I don't do a lot of syncing between my computers, but I do keep my music collection updated across all of them. For that, I run Samba on the Linux box and use SyncToy on my Windows machine to update the files on the shared drive.
posted by sinfony at 10:20 AM on August 22, 2009


Assuming they're in the same house, I'd argue that you should pick the computer with the bigger hard drive, put all the important data on there, and share the relevant folders over the network. Samba sharing works fine for this.

It's easy, it doesn't require any third-party software, and it's secure since your router is firewalling you from the outside world.
posted by chrisamiller at 10:26 AM on August 22, 2009


Are they both at home? There's really no need for file synchronization — just create a shared volume on one computer and mount it on the other so that you'll be accessing the same files on each. It's really the simplest way to do it and is as simple as setting up a Samba share. If one is a laptop that you'll take out and about, Dropbox would be ideal since you don't need to be on the same LAN for it to work. If you can want to do a differential backup and resync of a folder, rsync can help with that and it's built into Linux and OS X.
posted by cgomez at 10:47 AM on August 22, 2009


I'd use Unison.
posted by PueExMachina at 7:23 PM on August 22, 2009


turkeyphant : You will lose most advantages of dropbox, and fill up your quota faster, if you use encryption. I'm sure dropbox is fine for your bank account details, if they are encrypted. But you might be violating an NDA for even posting covered files when encrypted. You must also check if the encryption software writes temp files into the current directory!
posted by jeffburdges at 9:00 AM on August 23, 2009


jeffburdges: "turkeyphant : You will lose most advantages of dropbox, and fill up your quota faster, if you use encryption. I'm sure dropbox is fine for your bank account details, if they are encrypted. But you might be violating an NDA for even posting covered files when encrypted. You must also check if the encryption software writes temp files into the current directory!"

I don't understand your comment. What advantages would you lose and how would you fill up your quota any quicker? In any case, only the sensitive data need be encrypted and no decent encryption software (e.g. Truecrypt) would leave insecure traces in the synced directory.

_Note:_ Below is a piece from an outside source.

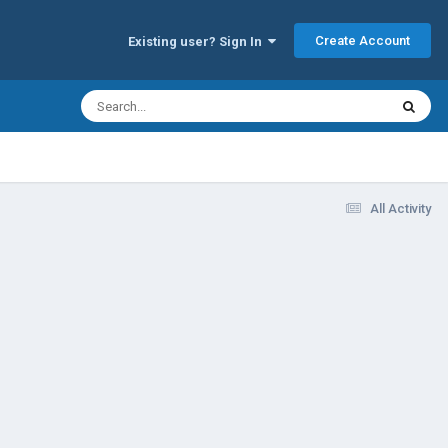
Create Account
Existing user? Sign In
All Activity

I know nothing about the legalities of NDAs but I'd be shocked and amazed if using Dropbox would have any impact at all.
posted by turkeyphant at 10:36 AM on August 23, 2009


You cannot usually save space by storing only deltas of encrypted or compressed files, which is obviously how dropbox works.

I'm fairly sure their free 2 gig quota isn't just "2 gigs current" but "2 gigs current plus history deltas" and they throw away old deltas, i.e. if you put 2 gigs on then you'll have no history. If you encrypt or compress a 1 meg file, then any delta may require the full 1 meg, meaning you burn another 1 meg every time you modify that file. You might not notice this since old versions will eventually get deleted, but it'll happen.

Encryption software may normally write temp files into the working directory, so long as they are later removed. I myself use effectively "gpg --decrypt $f.gpg > $f && vi $temp && gpg --encrypt $f && rm $f". But dropbox makes writing this temp file $f insecure, even for only milliseconds. You may always make this secure by writing temp files into /tmp, but not everyone does this.

I imagine truecrypt would store an entire volume in one file in your dropbox, which surely makes dropboxes history rapidly useless. You might also check your network bandwidth consumption when using truecrypt & dropbox together. I doubt however that truecrypt writes temp files, so your likely still secure, just giving up your physical layer of security.

I'm sure dropbox is fine for an encrypted file containing credit card numbers, a teachers exams, website passwords, etc., but just don't touch it if industrial espionage could cost your employer hundreds of thousands.